Mr. Wolfowitz did not return a telephone call tonight. It is unclear
what position the Joint Chiefs of
Staff have taken on the scope of any possible retaliation. The State
Department declined to comment.
The shock of last Tuesday's attacks and the magnitude of the challenge
before it in fashioning a
response has, in some ways, united and galvanized the Bush national
security team.
But there are tensions. They stem in part from the basic clash of roles:
Secretary Powell faces the
pragmatic work of coalition building and careful diplomacy with allies
who will take significant risks to
support the United States when so much anger is directed at its policies
in the Middle East.
The Pentagon is surveying a host of unattractive military options as
officials seek to fulfill presidential
and public expectations to strike back quickly and decisively.
There are also ideological differences and even old personal conflicts
from the first Bush
administration, the Reagan and the Ford administrations cleaving a
group of people facing an urgent
crisis.
Today, President Bush and his advisers watched with some anxiety as
the Pakistani leader, Gen.
Pervez Musharraf, addressed his people to try to persuade them to support
the American response to
last week's attacks. "A lot of us are worried that he may not survive
politically," one official said.
Mr. Bush and Secretary Powell also met with Russia's foreign minister,
Igor D. Ivanov, who
expressed Russian concerns about the use of military force in Central
Asia, formerly under Soviet
control. The Russians already are providing intelligence information
and Mr. Ivanov pledged to
cooperate in other ways.
During a weekend of intense national security planning, Secretary Powell
was said by several officials
to have urged caution. He argued that to undertake a broad military
campaign, especially including
Iraq — whose civilian population draws great sympathy in the Middle
East for the suffering it has
endured since 1991 — would undermine the support Mr. Bush needs now.
On Sunday, Vice President Dick Cheney seemed to ally himself with Secretary
Powell's view when
he said in a televised interview that the administration did not have
evidence linking Saddam Hussein
to last week's attacks.
Defense Secretary Donald H. Rumsfeld was said to have joined the consensus
position of leaving Iraq
and other targets out of initial plans. "Rumsfeld for whatever reason
has decided that Iraq can wait,"
one official said, adding that "he hasn't given up on it."
But Mr. Wolfowitz, the Pentagon's influential deputy secretary, is a
conservative thinker who has
frequently clashed with Secretary Powell and the State Department.
He has continued to press for a
military campaign against Iraq that would not only punish Mr. Hussein
for his past support for
terrorism at home and abroad but would also eliminate the danger he
poses to Israel and the West in
his quest to acquire weapons of mass destruction.

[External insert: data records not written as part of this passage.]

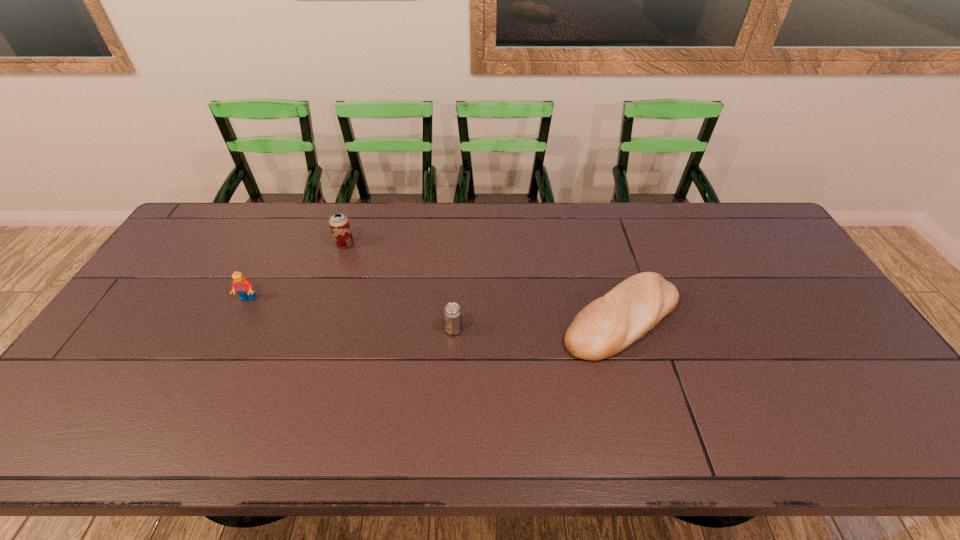
Locate an element on the screen. object located in the far edge section of the desktop is located at coordinates (339, 224).

In the image, there is a desktop. Identify the location of blank space at the far edge. (659, 246).

At what (x,y) coordinates should I click in order to perform the action: click on vacant region at the near edge of the desktop. Please return your answer as a coordinate pair (x, y). The width and height of the screenshot is (960, 540). Looking at the image, I should click on (535, 424).

You are a GUI agent. You are given a task and a screenshot of the screen. Output one action in this format:
    pyautogui.click(x=<x>, y=<y>)
    Task: Click on the free space at the right edge
    The height and width of the screenshot is (540, 960).
    Given the screenshot: What is the action you would take?
    pyautogui.click(x=852, y=340)

Where is `vacant area between the shorter beer can and the Lego`? vacant area between the shorter beer can and the Lego is located at coordinates (350, 314).

Identify the location of free space between the Lego and the farther beer can. (297, 272).

Image resolution: width=960 pixels, height=540 pixels. I want to click on unoccupied area between the taller beer can and the right beer can, so click(399, 287).

Image resolution: width=960 pixels, height=540 pixels. In order to click on unoccupied area between the Lego and the rightmost object in this screenshot , I will do `click(435, 309)`.

Identify the location of vacant area that lies between the second object from left to right and the bread. This screenshot has height=540, width=960. (483, 281).

The image size is (960, 540). Identify the location of vacant space in between the right beer can and the third object from right to left. (399, 287).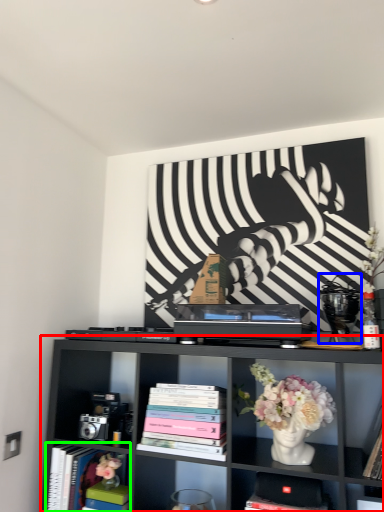
Question: Which object is positioned closest to shelf (highlighted by a red box)? Select from toy (highlighted by a blue box) and book (highlighted by a green box).

Choices:
 (A) toy
 (B) book

Answer: (B)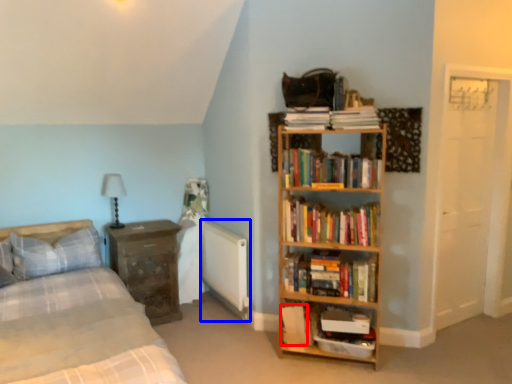
Question: Which of the following is the farthest to the observer, paperback book (highlighted by a red box) or radiator (highlighted by a blue box)?

Choices:
 (A) paperback book
 (B) radiator

Answer: (B)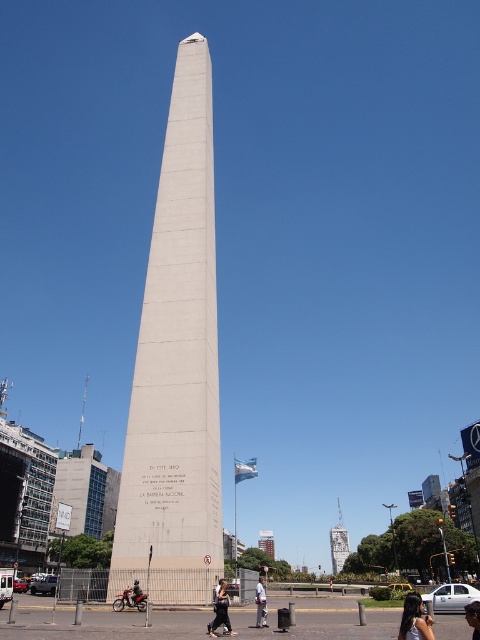
Question: Which object is the farthest from the black fabric pants at lower center?

Choices:
 (A) white concrete obelisk at center
 (B) white concrete tower at center
 (C) dark brown hair at lower right
 (D) dark hair at center

Answer: (B)

Question: Among these objects, which one is nearest to the camera?

Choices:
 (A) dark hair at center
 (B) white concrete tower at center
 (C) white cotton shirt at center
 (D) dark brown hair at lower right

Answer: (A)

Question: Does white concrete obelisk at center have a smaller size compared to dark hair at center?

Choices:
 (A) yes
 (B) no

Answer: (B)

Question: Which point is farther to the camera?

Choices:
 (A) black fabric pants at lower center
 (B) dark hair at center

Answer: (A)

Question: Does white concrete obelisk at center appear on the right side of dark hair at center?

Choices:
 (A) no
 (B) yes

Answer: (A)

Question: Does white concrete tower at center have a lesser width compared to black fabric pants at lower center?

Choices:
 (A) no
 (B) yes

Answer: (A)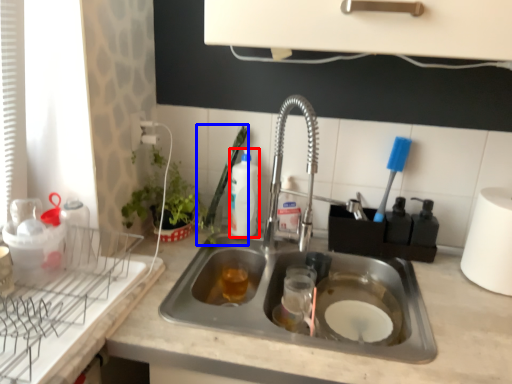
Question: Which object appears farthest to the camera in this image, beverage (highlighted by a red box) or brush (highlighted by a blue box)?

Choices:
 (A) beverage
 (B) brush

Answer: (A)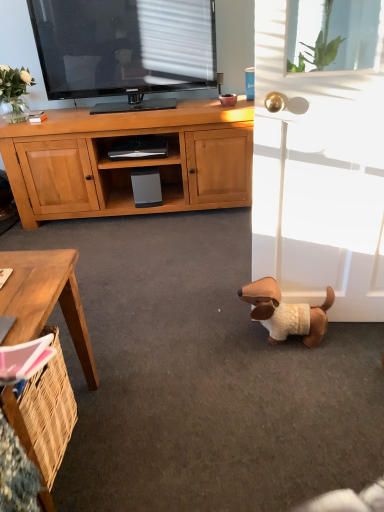
Locate an element on the screen. vacant area that lies between white matte screen door at lower right and brown plush dog at lower right is located at coordinates (352, 337).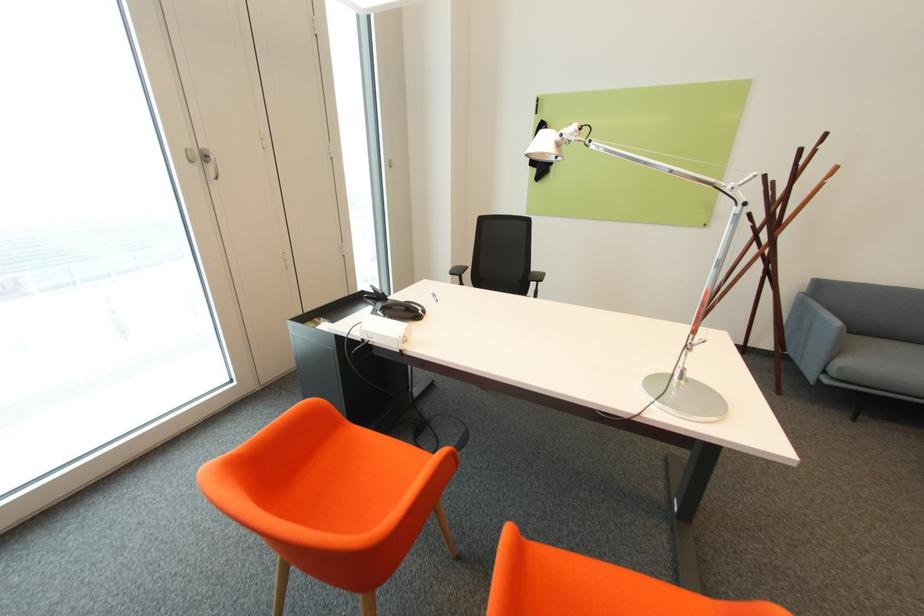
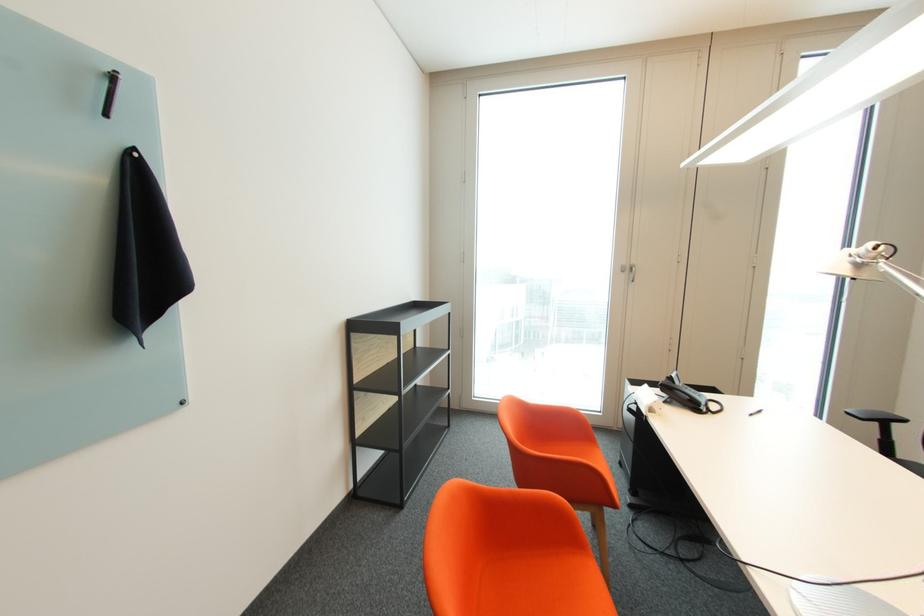
Find the pixel in the second image that matches point (198, 161) in the first image.

(629, 272)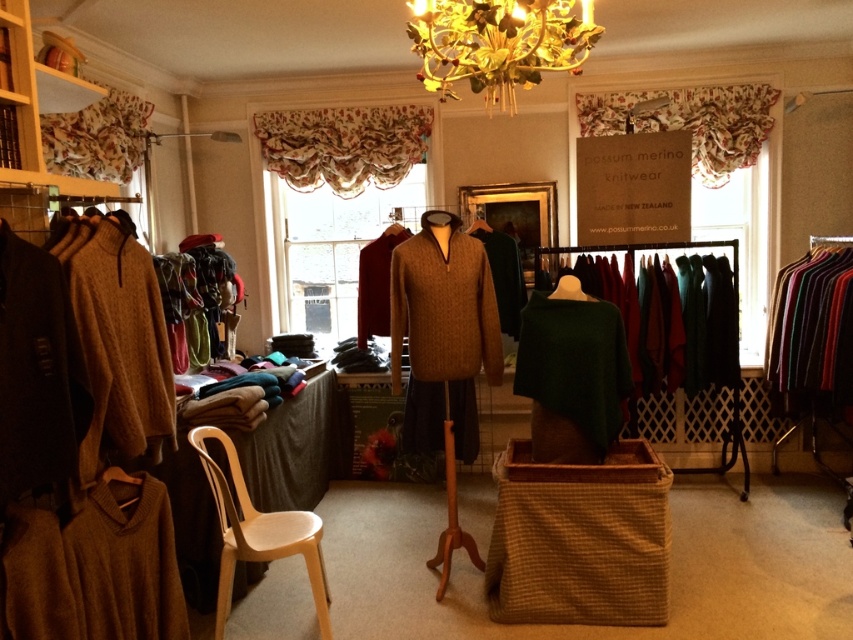
You are a customer in the boutique and want to choose between the knitted beige sweater at left and the green wool sweater at center. Which one is taller?

The knitted beige sweater at left is taller than the green wool sweater at center.

You are a customer browsing the boutique and want to compare the knitted beige sweater at left and the green wool sweater at center. Which one is located to the left of the other?

The knitted beige sweater at left is positioned on the left side of green wool sweater at center.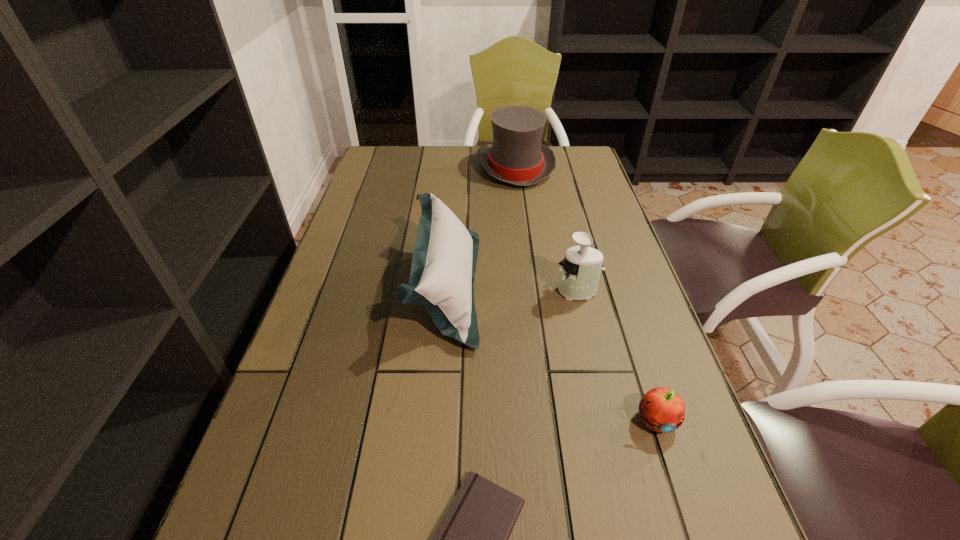
Where is `vacant space that is in between the juicer and the apple`? The height and width of the screenshot is (540, 960). vacant space that is in between the juicer and the apple is located at coordinates (616, 356).

Identify the location of free space that is in between the cushion and the dress hat. The image size is (960, 540). (481, 227).

Identify the location of vacant space that's between the juicer and the dress hat. click(x=546, y=229).

Where is `the fourth closest object to the farthest object`? the fourth closest object to the farthest object is located at coordinates (472, 539).

The width and height of the screenshot is (960, 540). What are the coordinates of `the closest object to the fourth farthest object` in the screenshot? It's located at (472, 539).

Where is `vacant space that satisfies the following two spatial constraints: 1. on the surface of the juicer; 2. on the right side of the cushion`? vacant space that satisfies the following two spatial constraints: 1. on the surface of the juicer; 2. on the right side of the cushion is located at coordinates (445, 292).

I want to click on free point that satisfies the following two spatial constraints: 1. on the back side of the juicer; 2. on the surface of the cushion, so click(576, 287).

Locate an element on the screen. This screenshot has height=540, width=960. vacant space that satisfies the following two spatial constraints: 1. on the surface of the cushion; 2. on the right side of the second nearest object is located at coordinates (435, 420).

Find the location of a particular element. The height and width of the screenshot is (540, 960). free space that satisfies the following two spatial constraints: 1. on the surface of the cushion; 2. on the back side of the juicer is located at coordinates (445, 292).

I want to click on vacant area that satisfies the following two spatial constraints: 1. on the surface of the cushion; 2. on the left side of the juicer, so click(x=445, y=292).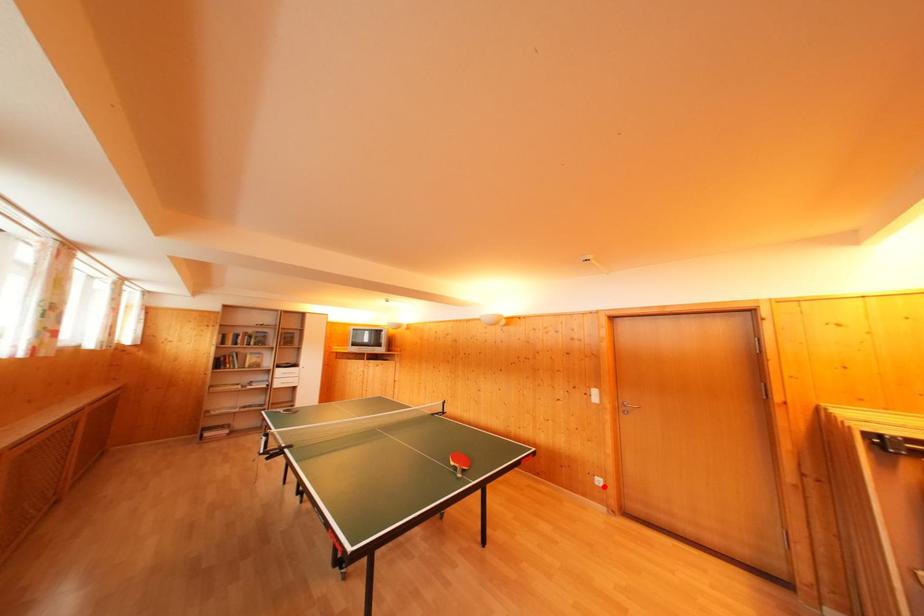
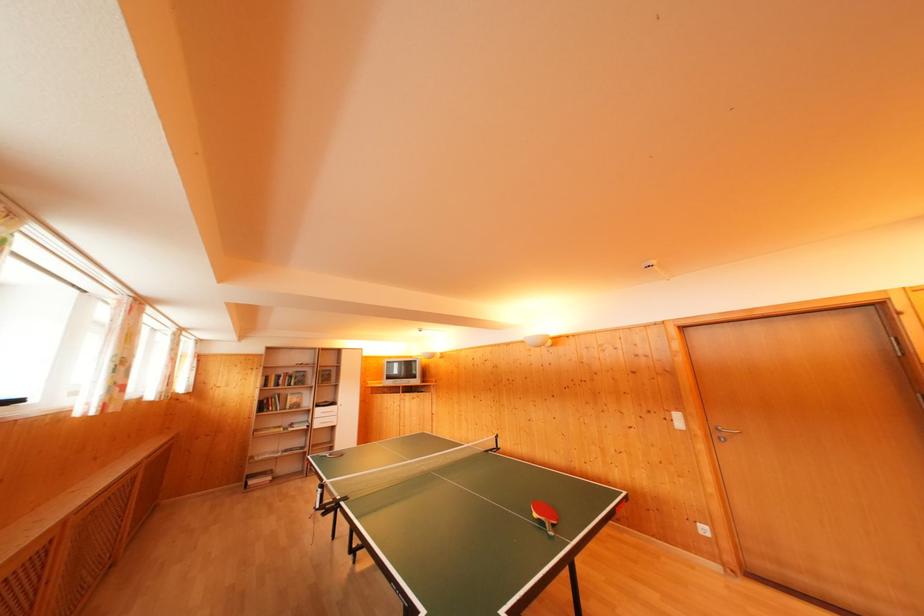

One account of last weekend's private discussion among Mr. Bush and
his senior aides suggested a
tense exchange occurred when Mr. Wolfowitz made the the case for a
broad and early campaign,
including bombing Iraq. Secretary Powell said targeting Iraq and Saddam
Hussein would "wreck" the
coalition.
Mr. Wolfowitz has been more "concerned about bombing Iraq than bombing
Afghanistan," one senior
administration official said.
Another administration official, an ally of Mr. Wolfowitz, said, "Paul's
very spirited position is to look
at this more comprehensively."
On Monday, Secretary Powell betrayed his own impatience with Mr. Wolfowitz's
assertion — later
retracted — that the administration was committed to "ending states"
that supported terrorism.
"We're after ending terrorism," Secretary Powell said when asked about
Mr. Wolfowitz's formulation.
"And if there are states and regimes, nations, that support terrorism,
we hope to persuade them that it
is in their interest to stop doing that. But I think `ending terrorism'
is where I would leave it and let Mr.
Wolfowitz speak for himself."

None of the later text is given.